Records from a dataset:
★ ★ ★ ★ ★

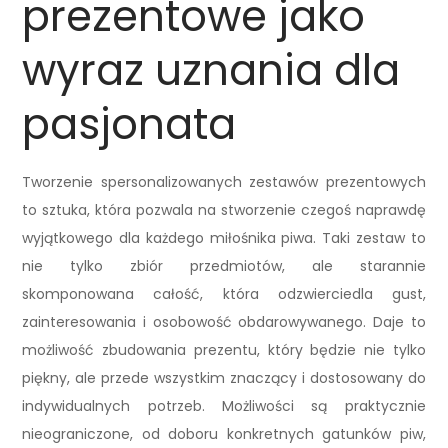
prezentowe jako
wyraz uznania dla
pasjonata
Tworzenie spersonalizowanych zestawów prezentowych
to sztuka, która pozwala na stworzenie czegoś naprawdę
wyjątkowego dla każdego miłośnika piwa. Taki zestaw to
nie tylko zbiór przedmiotów, ale starannie
skomponowana całość, która odzwierciedla gust,
zainteresowania i osobowość obdarowywanego. Daje to
możliwość zbudowania prezentu, który będzie nie tylko
piękny, ale przede wszystkim znaczący i dostosowany do
indywidualnych potrzeb. Możliwości są praktycznie
nieograniczone, od doboru konkretnych gatunków piw,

★ ★ ★ ★ ★

### WHAT THE TASK REQUIRES
Reproduce the lines above verbatim, leaving out the picture.

### TASK OUTPUT
prezentowe jako
wyraz uznania dla
pasjonata
Tworzenie spersonalizowanych zestawów prezentowych
to sztuka, która pozwala na stworzenie czegoś naprawdę
wyjątkowego dla każdego miłośnika piwa. Taki zestaw to
nie tylko zbiór przedmiotów, ale starannie
skomponowana całość, która odzwierciedla gust,
zainteresowania i osobowość obdarowywanego. Daje to
możliwość zbudowania prezentu, który będzie nie tylko
piękny, ale przede wszystkim znaczący i dostosowany do
indywidualnych potrzeb. Możliwości są praktycznie
nieograniczone, od doboru konkretnych gatunków piw,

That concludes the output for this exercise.